Проснулся от прикосновения к щеке чего-то влажного. Открыв глаза, увидел перед собой лошадиную морду на фоне светлеющего неба.

— А-а, Аполлоша, — потянулся я. — Что, не спится? Ну ладно, раз уж разбудил — то поехали. Сейчас я тебя сухарём угощу.

Травку мой мерин, понятно дело, пощипать всегда успеет, а вот сушёные куски хлеба, зараза, любил. Потому я всегда и держал при себе небольшой запас, опять же, вдруг и самим в пути есть нечего будет, тоже пригодится.

Несколько минут спустя продолжили начатый ночью путь. По дороге ещё раз поразглядывал перстень. Красивый, зараза, а камень как играет на солнце… Примерил — с трудом получилось натянуть на безымянный палец левой руки, еле стащил, а вот на мизинце правой вроде как нормально сидел. Хм, а ничего так смотрится, дорого-богато, как говорили в моём будущем. Сразу вызывает уважение… Или желание ограбить.

Ну на фиг, уберу пока от греха подальше в кошель, целее будет. Да и не любил я на себе лишние цацки. Даже в бытность Семёном Семёновичем обручальное кольцо не носил, из-за чего Оля первое время дулась, а потом привыкла. Тем более когда я объяснил ей, а вдруг в ответственный момент вроде задержания преступника я этим кольцом за что-нибудь зацеплюсь, чем негодяй и воспользуется. Она же не хочет, чтобы её благоверный погиб храброй, но глупой смертью?

Когда подъехал к дому вдовушки — окончательно рассвело, а сама она уже умотала к реке, стирать бельё. Роланд безбожно дрых, видимо, накануне как следует натешившись с Клаудией. Я бесцеремонно его растолкал и погнал на утреннюю тренировку, хотя и сам бы с удовольствием покемарил пару часиков. После тренировки побежали к Сене, выше по течению, где вода была чистой от дерьма, сливавшегося в реку горожанами, нашли небольшой природный пляжик с песочком, искупались. Я и до этого понемногу учил Роланда плавать, вот и сейчас заставил плыть вдоль берега, по-собачьи перебирая руками и дёргая ногами.

Ничего, думал я, глядя на его барахтанье, дай срок, и ты у меня будешь плавать, как Майкл Фелпс. Ну как минимум не утонешь, если, конечно, на тебе не будут висеть кольчуга и оружие.

Эжен со стираными вещами вернулась она раньше нас. Оказалось, что штаны уже пошиты, и она приступает к работе над трусами. Штаны мы тут же примерили, и качеством работы лично я остался доволен.

В течение дня у меня на душе было неспокойно.
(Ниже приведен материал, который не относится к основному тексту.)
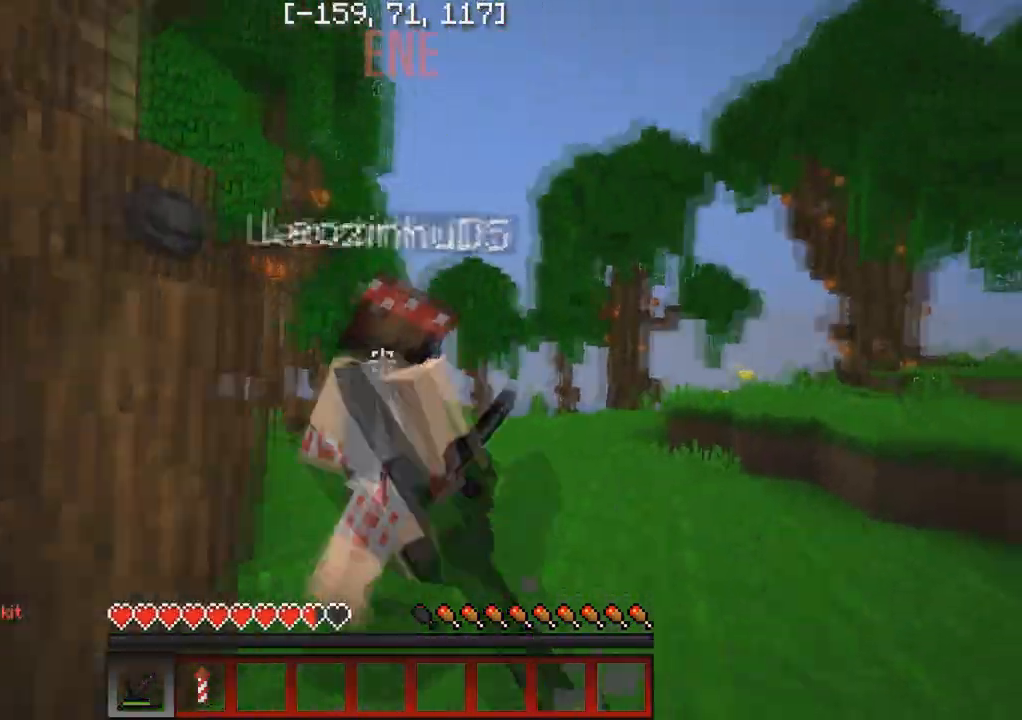
{"keys": ["w"], "events": [[33, "d", "up"]]}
Хоть Адель и пообещала, что проблем у меня возникнуть не должно, однако… Разного рода мысли одолевали меня и в этот день, и на следующий, но пока по мою душу никто не являлся.

На третий день я заглянул к башмачнику, узнать, как продвигаются дела. Один сапог уже был готов, шла работа над вторым. Учитывая, что размер ноги у нас с Роландом был одинаковым, я натянул сапог и, как и в случае с примеркой штанов, остался чрезвычайно доволен. Да, может быть, и не хромовые офицерские, но и не армейские кирзачи.

— Так держать! — похвалил я Оливье

И добавил, что срок у него до 5 Юлиуса, так как 6-го армия крестоносцев выдвигается из Парижа. Тот обещал управиться.

Так как свободного времени оставалось масса, я всё же решил озаботиться производством самогонного аппарата. Учитывая, что мы отправляемся в южные края, где с пресной, и тем более чистой водой огромные проблемы, нам бы очень пригодился дистиллятор. А ведь самогонный аппарат именно такую функцию помимо производства спирта и способен выполнять. Почему-то я вспомнил это именно сейчас, и идея захватила меня полностью. Особенно после того, как я стал обладателем дорогущего перстня, который можно всегда заложить или вовсе продать за хорошую сумму. Вряд ли когда-нибудь мне придётся снова пересечься с Адель, учитывая количество выпитого ею рицина. Надеюсь, этот порошок действительно представлял собой отраву, потому что перепутать клещевину ни с каким другим растением я не мог, а бобы выглядели вполне зрелыми.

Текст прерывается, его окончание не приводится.